Some women are too weak to survive labour. “They gave birth to their children, then died,” said neonatal nurse Ihdaa Jaber Ali. She has counted 10 such deaths on her shifts alone.
With her own two daughters, aged 7 and 11, she resorted to feeding infant formula when other food ran out.
Her two sons died on Oct. 31, when Israel struck the Jabalia camp, an attack that left an enormous crater in a populated area and killed 12 members of her family.
Their grandfather, Khudair Jaber Ali, lives beneath a tin roof on the remains of the family home. He survived the blast – plucked from the rubble by rescuers – but not without injuries to his back and right leg that have left him on crutches.
It has made him especially vulnerable.
“What do you expect from someone who was taken out of the rubble with a fractured leg – how can you expect them to run after food?” he said.
Malnutrition has left him with stomach pains, dim vision and joint pain.
Speaking late last week, he described his last meal: soup with rice and a bit of hibiscus he was able to forage.
Lubna Abu Nada, who has worked in the food security program with Oxfam, the British charity, said the situation has, relatively speaking, improved from a few weeks ago. Nonetheless, the signs of hunger are broadly visible.
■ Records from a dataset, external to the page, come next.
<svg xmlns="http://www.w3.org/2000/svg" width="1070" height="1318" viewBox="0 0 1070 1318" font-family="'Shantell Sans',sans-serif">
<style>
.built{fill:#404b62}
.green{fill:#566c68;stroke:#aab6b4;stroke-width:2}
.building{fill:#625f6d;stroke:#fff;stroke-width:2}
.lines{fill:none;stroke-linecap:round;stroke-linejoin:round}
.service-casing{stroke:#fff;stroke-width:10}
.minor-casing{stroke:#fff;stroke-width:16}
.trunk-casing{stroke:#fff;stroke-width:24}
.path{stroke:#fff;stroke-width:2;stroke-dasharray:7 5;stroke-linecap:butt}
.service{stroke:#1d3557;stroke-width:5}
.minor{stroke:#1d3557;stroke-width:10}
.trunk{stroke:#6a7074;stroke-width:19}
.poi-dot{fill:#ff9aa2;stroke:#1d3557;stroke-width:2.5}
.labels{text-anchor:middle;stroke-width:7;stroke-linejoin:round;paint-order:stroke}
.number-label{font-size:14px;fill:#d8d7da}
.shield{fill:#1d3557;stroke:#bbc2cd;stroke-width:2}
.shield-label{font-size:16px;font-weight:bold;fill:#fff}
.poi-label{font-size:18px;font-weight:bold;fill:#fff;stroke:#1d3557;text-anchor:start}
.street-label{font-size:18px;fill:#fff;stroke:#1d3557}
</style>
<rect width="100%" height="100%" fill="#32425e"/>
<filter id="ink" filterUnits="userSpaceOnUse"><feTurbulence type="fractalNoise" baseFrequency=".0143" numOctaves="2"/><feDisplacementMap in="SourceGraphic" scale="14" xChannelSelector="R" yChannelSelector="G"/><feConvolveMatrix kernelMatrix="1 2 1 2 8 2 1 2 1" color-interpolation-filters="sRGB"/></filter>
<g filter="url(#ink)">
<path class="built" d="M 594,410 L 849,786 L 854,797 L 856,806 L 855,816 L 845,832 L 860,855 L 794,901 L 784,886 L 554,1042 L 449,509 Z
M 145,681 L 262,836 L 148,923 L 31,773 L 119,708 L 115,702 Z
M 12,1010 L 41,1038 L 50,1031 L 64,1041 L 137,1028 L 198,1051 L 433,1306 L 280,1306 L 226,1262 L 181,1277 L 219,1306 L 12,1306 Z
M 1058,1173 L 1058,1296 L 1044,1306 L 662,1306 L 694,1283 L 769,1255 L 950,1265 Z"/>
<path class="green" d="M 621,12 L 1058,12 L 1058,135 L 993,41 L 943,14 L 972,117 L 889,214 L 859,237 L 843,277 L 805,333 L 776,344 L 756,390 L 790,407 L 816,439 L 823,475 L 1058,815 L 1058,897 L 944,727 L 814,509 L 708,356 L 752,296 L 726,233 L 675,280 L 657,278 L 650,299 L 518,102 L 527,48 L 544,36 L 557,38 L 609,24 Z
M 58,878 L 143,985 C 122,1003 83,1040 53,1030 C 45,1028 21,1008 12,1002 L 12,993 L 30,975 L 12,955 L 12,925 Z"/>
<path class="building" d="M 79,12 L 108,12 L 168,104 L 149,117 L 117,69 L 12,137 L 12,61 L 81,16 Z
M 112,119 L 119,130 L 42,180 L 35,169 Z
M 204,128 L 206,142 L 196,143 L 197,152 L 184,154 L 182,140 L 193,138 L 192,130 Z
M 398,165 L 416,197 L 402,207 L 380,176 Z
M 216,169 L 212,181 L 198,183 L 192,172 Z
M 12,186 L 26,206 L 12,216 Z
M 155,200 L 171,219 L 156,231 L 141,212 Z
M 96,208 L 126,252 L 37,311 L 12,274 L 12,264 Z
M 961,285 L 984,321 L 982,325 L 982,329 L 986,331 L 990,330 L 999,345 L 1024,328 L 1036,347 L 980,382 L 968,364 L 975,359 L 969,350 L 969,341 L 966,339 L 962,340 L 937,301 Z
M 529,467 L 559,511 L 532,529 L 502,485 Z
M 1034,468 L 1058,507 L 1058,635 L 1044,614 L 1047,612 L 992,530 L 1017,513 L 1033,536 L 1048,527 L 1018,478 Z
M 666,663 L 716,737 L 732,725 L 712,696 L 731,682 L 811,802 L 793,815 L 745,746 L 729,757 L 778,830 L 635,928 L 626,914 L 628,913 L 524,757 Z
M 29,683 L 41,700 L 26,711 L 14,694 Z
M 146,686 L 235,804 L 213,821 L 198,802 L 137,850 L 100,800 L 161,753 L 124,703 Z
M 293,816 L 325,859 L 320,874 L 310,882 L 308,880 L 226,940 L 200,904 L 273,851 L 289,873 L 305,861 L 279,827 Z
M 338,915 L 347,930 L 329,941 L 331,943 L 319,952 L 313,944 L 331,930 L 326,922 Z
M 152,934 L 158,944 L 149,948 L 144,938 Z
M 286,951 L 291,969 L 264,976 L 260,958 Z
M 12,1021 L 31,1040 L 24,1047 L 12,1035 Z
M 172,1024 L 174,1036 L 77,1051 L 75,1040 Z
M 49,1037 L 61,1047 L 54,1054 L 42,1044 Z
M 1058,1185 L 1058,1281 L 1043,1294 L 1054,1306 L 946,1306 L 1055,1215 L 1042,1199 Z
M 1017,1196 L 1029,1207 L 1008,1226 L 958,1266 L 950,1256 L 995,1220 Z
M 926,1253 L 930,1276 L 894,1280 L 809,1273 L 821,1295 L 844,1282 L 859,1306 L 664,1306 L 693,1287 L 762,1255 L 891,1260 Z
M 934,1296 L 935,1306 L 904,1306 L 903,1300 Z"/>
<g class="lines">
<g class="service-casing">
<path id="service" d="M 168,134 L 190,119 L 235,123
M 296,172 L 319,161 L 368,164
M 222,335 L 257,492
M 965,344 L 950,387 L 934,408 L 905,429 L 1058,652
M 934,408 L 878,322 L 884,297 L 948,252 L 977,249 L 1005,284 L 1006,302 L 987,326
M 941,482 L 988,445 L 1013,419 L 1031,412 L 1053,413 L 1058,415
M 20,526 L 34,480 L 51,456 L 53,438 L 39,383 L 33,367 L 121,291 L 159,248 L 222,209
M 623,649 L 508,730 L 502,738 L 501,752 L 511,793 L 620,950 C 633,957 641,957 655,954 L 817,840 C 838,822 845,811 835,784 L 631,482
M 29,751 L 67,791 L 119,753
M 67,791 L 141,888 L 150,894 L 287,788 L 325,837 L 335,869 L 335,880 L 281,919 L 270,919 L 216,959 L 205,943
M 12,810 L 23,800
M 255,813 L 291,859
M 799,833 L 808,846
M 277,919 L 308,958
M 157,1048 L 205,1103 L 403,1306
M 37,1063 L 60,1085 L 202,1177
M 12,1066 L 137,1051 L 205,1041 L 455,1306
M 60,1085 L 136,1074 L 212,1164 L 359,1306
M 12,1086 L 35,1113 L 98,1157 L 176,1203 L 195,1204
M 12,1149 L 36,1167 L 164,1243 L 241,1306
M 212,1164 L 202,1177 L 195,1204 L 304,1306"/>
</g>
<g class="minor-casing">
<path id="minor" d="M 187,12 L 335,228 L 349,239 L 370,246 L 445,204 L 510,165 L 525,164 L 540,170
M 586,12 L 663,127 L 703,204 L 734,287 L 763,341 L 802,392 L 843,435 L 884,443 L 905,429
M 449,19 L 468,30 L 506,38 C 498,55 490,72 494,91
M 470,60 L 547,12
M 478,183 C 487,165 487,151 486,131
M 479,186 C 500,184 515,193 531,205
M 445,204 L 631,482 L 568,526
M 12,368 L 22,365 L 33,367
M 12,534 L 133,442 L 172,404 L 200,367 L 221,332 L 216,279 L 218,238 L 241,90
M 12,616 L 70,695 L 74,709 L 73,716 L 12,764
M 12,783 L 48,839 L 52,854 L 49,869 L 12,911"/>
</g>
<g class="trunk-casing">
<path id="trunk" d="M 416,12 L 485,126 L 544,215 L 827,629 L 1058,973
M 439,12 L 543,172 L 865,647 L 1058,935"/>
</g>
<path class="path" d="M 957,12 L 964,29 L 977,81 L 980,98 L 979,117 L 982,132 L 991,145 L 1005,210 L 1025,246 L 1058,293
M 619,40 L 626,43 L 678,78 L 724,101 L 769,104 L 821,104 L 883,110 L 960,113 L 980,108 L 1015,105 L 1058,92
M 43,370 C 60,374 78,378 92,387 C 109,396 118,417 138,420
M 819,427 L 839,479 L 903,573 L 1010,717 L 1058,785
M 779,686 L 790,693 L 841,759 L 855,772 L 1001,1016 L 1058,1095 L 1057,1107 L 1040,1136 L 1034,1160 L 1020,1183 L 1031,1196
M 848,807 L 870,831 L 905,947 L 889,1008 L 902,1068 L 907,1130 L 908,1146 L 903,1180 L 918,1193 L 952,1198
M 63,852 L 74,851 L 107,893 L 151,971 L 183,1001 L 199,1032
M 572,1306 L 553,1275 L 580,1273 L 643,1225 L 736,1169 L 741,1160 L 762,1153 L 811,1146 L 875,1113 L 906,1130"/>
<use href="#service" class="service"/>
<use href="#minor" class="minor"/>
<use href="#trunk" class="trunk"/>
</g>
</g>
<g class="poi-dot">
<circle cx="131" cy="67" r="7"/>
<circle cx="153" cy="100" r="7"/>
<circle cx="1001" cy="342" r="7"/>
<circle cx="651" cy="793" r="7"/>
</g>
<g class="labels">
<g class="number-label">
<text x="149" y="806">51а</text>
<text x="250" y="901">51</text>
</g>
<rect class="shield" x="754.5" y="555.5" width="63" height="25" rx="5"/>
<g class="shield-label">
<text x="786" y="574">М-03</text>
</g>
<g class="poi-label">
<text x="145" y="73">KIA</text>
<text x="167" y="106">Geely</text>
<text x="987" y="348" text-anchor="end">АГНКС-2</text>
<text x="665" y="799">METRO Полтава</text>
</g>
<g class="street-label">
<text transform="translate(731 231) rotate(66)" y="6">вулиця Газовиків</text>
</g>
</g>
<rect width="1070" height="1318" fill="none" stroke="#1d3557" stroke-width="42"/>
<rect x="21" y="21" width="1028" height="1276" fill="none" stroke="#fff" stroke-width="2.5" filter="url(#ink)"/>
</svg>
“You can see it if you walk in the streets. Even on the young men, you can see the marks,” she said.
Ms. Abu Nada is married to Mr. Thaher. Together they have five children. Zainah is their oldest, and Ms. Abu Nada listens as her daughter sings for a reporter, the 13-year-old’s voice strong over a scratchy phone line: “A million dreams are keeping me awake/I think of what the world could be.”
It’s a song that has offered the family solace. But Ms. Abu Nada wanted her daughter to sing it in English, she said, “so the whole world will listen.”